In solchen Fällen ssh ich auf die Kiste, wo die snapshots momentan liegen und trigger das Script dann manuell an. --- Schwupps habe ich meinen Snapshot..

--ian!

----------

## McPringle

 *ian! wrote:*   

> In solchen Fällen ssh ich auf die Kiste, wo die snapshots momentan liegen und trigger das Script dann manuell an. --- Schwupps habe ich meinen Snapshot..

 

Ich glaube kaum dass gentoo.org öffentlichen SSH-Zugriff (oder wie auch immer) zuläßt...   :Wink: 

----------

## ian!

 *McPringle wrote:*   

> Ich glaube kaum dass gentoo.org öffentlichen SSH-Zugriff (oder wie auch immer) zuläßt...  

 

Wir werden das mal ausprobieren:

Ich werde gleich mal auf gentoo.de die Erzeugung von daily-snapshots einrichten. Diese werden dann 4 mal am Tag aktualisiert. Ich denke das sollte für's erste reichen.

Ich melde mich dann.

--ian!

----------

## ian!

Um 6,10,14,18 und 22 Uhr werden nun unter http://www.gentoo.de/pub/gentoo/snapshots/ frische Portage-Snapshots bereitgestellt. (Die Jobs starten um diese Zeiten.
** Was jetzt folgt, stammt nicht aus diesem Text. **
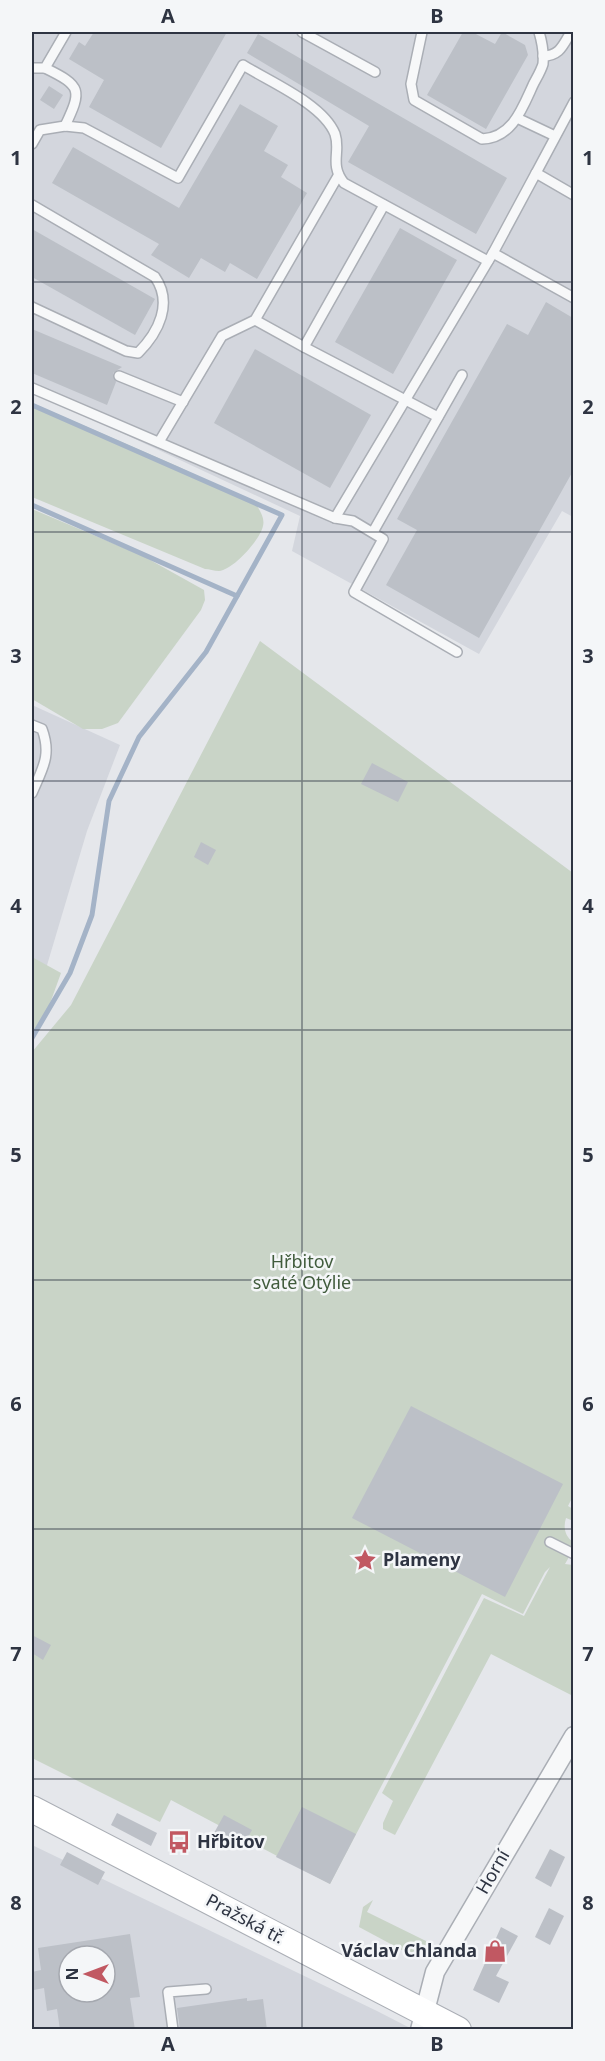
<svg xmlns="http://www.w3.org/2000/svg" width="605" height="2061" font-family="'Noto Sans',sans-serif">
  <style>
    .built { fill: #d3d6dd; fill-rule: evenodd }
    .green { fill: #c9d4c7 }
    .lines { fill: none; stroke-linecap: round; stroke-linejoin: round }
    .stream { stroke: #a4b3c7; stroke-width: 5 }
    .building { fill: #bcc0c7; fill-rule: evenodd }
    .service-casing { stroke: #aaaeb5; stroke-width: 12 }
    .minor-casing { stroke: #aaaeb5; stroke-width: 21 }
    .secondary-casing { stroke: #aaaeb5; stroke-width: 28 }
    .service { stroke: #f7f8f9; stroke-width: 9 }
    .minor { stroke: #f7f8f9; stroke-width: 18 }
    .secondary { stroke: #fff; stroke-width: 26 }
    .grid { fill: none; stroke: #2e3442; stroke-width: 1.5; stroke-opacity: 0.55 }
    .labels { text-anchor: middle; stroke-width: 5; stroke-linejoin: round; paint-order: stroke }
    .park-label { font-size: 18px; fill: #415c3d; stroke: #f4f6f8 }
    .poi-label { font-size: 18px; font-weight: bold; fill: #2e3442; stroke: #f4f6f8; text-anchor: start }
    .street-label { font-size: 18px; fill: #2e3442; stroke: #f4f6f8 }
    .neatline { fill: none; stroke: #2e3442; stroke-width: 2 }
    .grid-label { font-size: 20px; text-anchor: middle; font-weight: bold; fill: #2e3442 }
  </style>
  <rect width="100%" height="100%" fill="#e5e7eb"/>
  <g class="built">
    <path d="M32 32H573V517L562 511 479 654 292 551 300 516 32 391Z"/>
    <path d="M32 705 120 745 87 831 42 982 32 977Z"/>
    <path d="M32 1845 377 2011 412 2029H32ZM69 1956H105V1992H69Z"/>
  </g>
  <g class="green">
    <path d="M32 403 177 466 256 504C260 511 265 518 263 526 260 540 233 570 219 571 214 571 209 569 205 569L32 497Z"/>
    <path d="M32 509 143 556 204 590 205 600 201 610 118 723 102 729H83L32 699Z"/>
    <path d="M260 641 573 873 574 1494 568 1506 573 1509 571 1520 566 1518C563 1528 565 1536 573 1542V1550L565 1564 573 1565V1696L491 1654 395 1835 383 1829V1823L393 1801 382 1793 484 1598 524 1616 550 1567 545 1572 523 1614 482 1594 330 1884 171 1800 160 1822 32 1758V1052L71 1005Z"/>
    <path d="M32 957 61 973 44 1020 32 1039Z"/>
    <path d="M373 1900 367 1912 426 1941 427 1944 415 1957 359 1927 363 1907Z"/>
  </g>
  <g class="lines">
    <g class="stream">
      <path d="M32 405 282 515 206 652 139 737 109 801 92 915 70 973 32 1038"/>
      <path d="M32 505 237 596"/>
    </g>
  </g>
  <g class="building">
    <path d="M94 32H227L161 148 89 107 104 80 69 59 79 42 85 46Z"/>
    <path d="M463 32H472L495 44 502 32 525 45 528 55 486 129 427 95Z"/>
    <path d="M258 34 507 178 476 234 348 162 369 126 247 53Z"/>
    <path d="M49 86 63 95 54 109 40 100Z"/>
    <path d="M240 104 278 126 264 151 288 165 281 177 307 193 257 279 230 263 225 272 201 258 189 278 151 255 159 244 52 183 73 147 179 208Z"/>
    <path d="M400 228 457 260 393 374 335 342Z"/>
    <path d="M32 229 155 299 135 335 32 277Z"/>
    <path d="M546 302 573 318V471L479 638 386 585 417 530 397 519 507 324 528 335Z"/>
    <path d="M32 329 122 367 113 373 116 382 107 405 32 373Z"/>
    <path d="M255 349 371 415 330 488 214 423Z"/>
    <path d="M372 763 408 782 398 802 361 784Z"/>
    <path d="M201 842 216 850 208 865 194 857Z"/>
    <path d="M411 1406 563 1484 505 1597 352 1518Z"/>
    <path d="M32 1635 51 1645 43 1660 32 1653Z"/>
    <path d="M302 1807 356 1834 330 1884 276 1857Z"/>
    <path d="M117 1813 157 1833 151 1846 111 1825Z"/>
    <path d="M224 1815 252 1830 242 1848 214 1833Z"/>
    <path d="M550 1849 565 1857 551 1887 535 1878Z"/>
    <path d="M67 1852 105 1872 98 1885 60 1865Z"/>
    <path d="M549 1908 564 1916 550 1945 535 1937Z"/>
    <path d="M501 1927 518 1936 496 1976 509 1982 499 2003 473 1990Z"/>
    <path d="M130 1934 140 1997 130 1998 135 2030H60L57 2009 47 2011 44 1988 34 1990 32 1972 41 1970 38 1948ZM69 1956H105V1992H69Z"/>
    <path d="M247 1998V2001L263 1999 267 2030H180L177 2008Z"/>
  </g>
  <g class="lines">
    <g class="service-casing">
      <g id="service">
        <path d="M302 32 375 72"/>
        <path d="M422 32 411 84 414 100 482 139C512 138 522 109 533 85 536 79 541 71 543 64 544 53 542 42 539 32"/>
        <path d="M543 56C560 56 563 45 571 32"/>
        <path d="M32 68H45L66 32"/>
        <path d="M45 68C82 86 82 90 65 126"/>
        <path d="M517 118 555 136"/>
        <path d="M32 144 40 130 65 126 84 128 178 178 243 65C270 82 323 104 335 134 341 152 329 164 344 183L488 261"/>
        <path d="M536 173 574 102"/>
        <path d="M32 205 155 277C173 303 159 332 138 353L126 351 32 307"/>
        <path d="M493 253 536 173 574 195"/>
        <path d="M255 320 304 347 384 205"/>
        <path d="M304 347 438 417"/>
        <path d="M119 376 183 402"/>
        <path d="M32 388 335 518 353 521 383 539 354 592 457 652"/>
        <path d="M159 442 222 336 255 320 338 176"/>
        <path d="M335 518 493 253 574 298"/>
        <path d="M373 532 462 375"/>
        <path d="M32 725 42 729C52 756 42 769 32 793"/>
        <path d="M550 1542 574 1554"/>
        <path d="M173 2030 168 1992 206 1989"/>
      </g>
    </g>
    <g class="minor-casing">
      <path id="minor" d="M420 2030 435 1972 574 1736"/>
    </g>
    <g class="secondary-casing">
      <path id="secondary" d="M32 1809 458 2030"/>
    </g>
    <use href="#service" class="service"/>
    <use href="#minor" class="minor"/>
    <use href="#secondary" class="secondary"/>
  </g>
  <path class="grid" d="M302 32V2030M32 282H574M32 532H574M32 781H574M32 1030H574M32 1280H574M32 1529H574M32 1779H574"/>
  <defs>
    <g id="sight-bare" transform="scale(1.8)"><path d="M0-6L1.8-2.2L6-1.7L2.9 1.2L3.7 5.4L0 3.3L-3.7 5.4L-2.9 1.2L-6-1.7L-1.8-2.2Z" fill="#c15862" stroke="#f4f6f8" stroke-width="2.5" paint-order="stroke"/></g>
    <g id="bus-bare" transform="scale(1.8)"><path d="M-5-6H5V4H4V6H2V4H-2V6H-4V4H-5ZM-3.5-4V0h7V-4ZM-3.5 1.2v1.5H-2V1.2ZM2 1.2v1.5H3.5V1.2Z" fill="#c15862" stroke="#f4f6f8" stroke-width="2.5" paint-order="stroke"/></g>
    <g id="shop-bare" transform="scale(1.8)"><path d="M-5-2.5h2.3a2.7 3.5 0 0 1 5.4 0H5L5.5 6h-11ZM-1.5-2.5h3a1.5 2.3 0 0 0-3 0Z" fill="#c15862" stroke="#f4f6f8" stroke-width="2.5" paint-order="stroke"/></g>
  </defs>
  <g fill-rule="evenodd">
    <use href="#sight-bare" x="365" y="1560"/>
    <use href="#bus-bare" x="179" y="1842"/>
    <use href="#shop-bare" x="495" y="1951"/>
  </g>
  <g class="labels">
    <g class="park-label">
      <text x="302" y="1268">Hřbitov<tspan x="302" dy="21">svaté Otýlie</tspan></text>
    </g>
    <g class="poi-label">
      <text x="383" y="1566">Plameny</text>
      <text x="197" y="1848">Hřbitov</text>
      <text x="477" y="1957" text-anchor="end">Václav Chlanda</text>
    </g>
    <g class="street-label">
      <text transform="translate(493 1872) rotate(-60)" y="6">Horní</text>
      <text transform="translate(245 1919) rotate(28)" y="6">Pražská tř.</text>
    </g>
  </g>
  <rect width="605" height="2061" fill="none" stroke="#f4f6f8" stroke-width="66"/>
  <g transform="translate(87 1974) rotate(270)"><circle r="28" fill="#f4f6f8" stroke="#a5a8af" stroke-width="1.5"/>
  <path d="M0-4.5L10 22L0 15L-10 22Z" fill="#c15862"/>
  <text y="-9" font-size="16" font-weight="bold" text-anchor="middle" fill="#2e3442">N</text>
  </g>
  <rect x="33" y="33" width="539" height="1995" class="neatline"/>
  <g class="grid-label">
    <text x="168" y="23">A</text>
    <text x="437" y="23">B</text>
    <text x="16" y="165">1</text>
    <text x="588" y="165">1</text>
    <text x="16" y="414">2</text>
    <text x="588" y="414">2</text>
    <text x="16" y="663">3</text>
    <text x="588" y="663">3</text>
    <text x="16" y="913">4</text>
    <text x="588" y="913">4</text>
    <text x="16" y="1162">5</text>
    <text x="588" y="1162">5</text>
    <text x="16" y="1411">6</text>
    <text x="588" y="1411">6</text>
    <text x="16" y="1661">7</text>
    <text x="588" y="1661">7</text>
    <text x="16" y="1910">8</text>
    <text x="588" y="1910">8</text>
    <text x="168" y="2051">A</text>
    <text x="437" y="2051">B</text>
  </g>
</svg>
Die Snapshots sind dann jeweils einige Minuten später in dem genannten Verzeichnis zu finden.)

Die Datennamen geben Aufschluss über das Datum und Uhrzeit, wann der Snapshot gebaut wurde:

"portage-20040319-18.tar.bz2" entspricht "19.03.2004 um 18 Uhr"

Ich hoffe es ist dem einen oder anderen damit geholfen.

--ian!

----------

## McPringle

 *ian! wrote:*   

> Ich hoffe es ist dem einen oder anderen damit geholfen.

 

Danke, ian!, super!

----------

## ian!

Und weil das so noch viel mehr Spass macht, hier ein angepasstes emerge-webrsync, welches auch mit diesen stündlichen Snapshots klarkommt:

http://www.gentoo.de/pub/gentoo/snapshots/emerge-webrsync-de

Das stellt man sich am besten unter /usr/sbin/emerge-webrync-de hin.

Mit einem "emerge-webrsync-de" holt man sich dann den aktuellen Snapshot.

Have fun,

--ian!

----------

## ian!

 *ian! wrote:*   

> Um 6,10,14,18 und 22 Uhr werden nun unter http://www.gentoo.de/pub/gentoo/snapshots/ frische Portage-Snapshots bereitgestellt. (Die Jobs starten um diese Zeiten. Die Snapshots sind dann jeweils einige Minuten später in dem genannten Verzeichnis zu finden.)

 

Und nun wird auch um 2 Uhr morgens (deutscher Zeit) ein neuer Snapshot bereitgestellt. Somit wäre das dann auch international verwendbar. Die Nachfrage scheint jedenfalls vorhanden.

----------

## Wishmaster

Kann ich gut gebrauchen und klappt super! Danke!

Bye,

Wishmaster

----------

## henrynick

geht nur nicht  :Wink: 

Nee - habe auf www.gentoo.de den 'Tagestip' gesehen und mir gedacht, das klingt gut.

Also Datei unter /usr/sbin abgelegt, Rechte eingerichtet und gestartet. Ergebnis folgt:

.....

Trying portage-200503-24-00.tar.bz2

--13:48:36-- http://www.gentoo.de/pub/gentoo/snapshots/portage-20050324-00.tar.bz2

   =>'portage-20050324-00.tar.bz2'

Verbindungsaufbau zu 192.168.13.5:8080... verbunden.

Proxy Anforderung gesendet, warte auf Antwort... 302 Moved Temporarily

Platz: http://www2.gentoo.de/pub/gentoo/snapshots/portage-200502324-00.tar.bz2[folge]

   =>'portage-20050324-00.tar.bz2'

Verbindungsaufbau zu 192.168.13.5:8080.... verbunden.

Proxy Anforderung gesendet, warte auf Antwort... 404 NotFound.

--13:48:36-- FEHLER 404: Not Found

.....

Die Meldung läuft immer weiter und muß mit CTRL+C abgebrochen werden.

Ist das nun ein Fehler meines Proxys oder ist nur der Server Down?

----------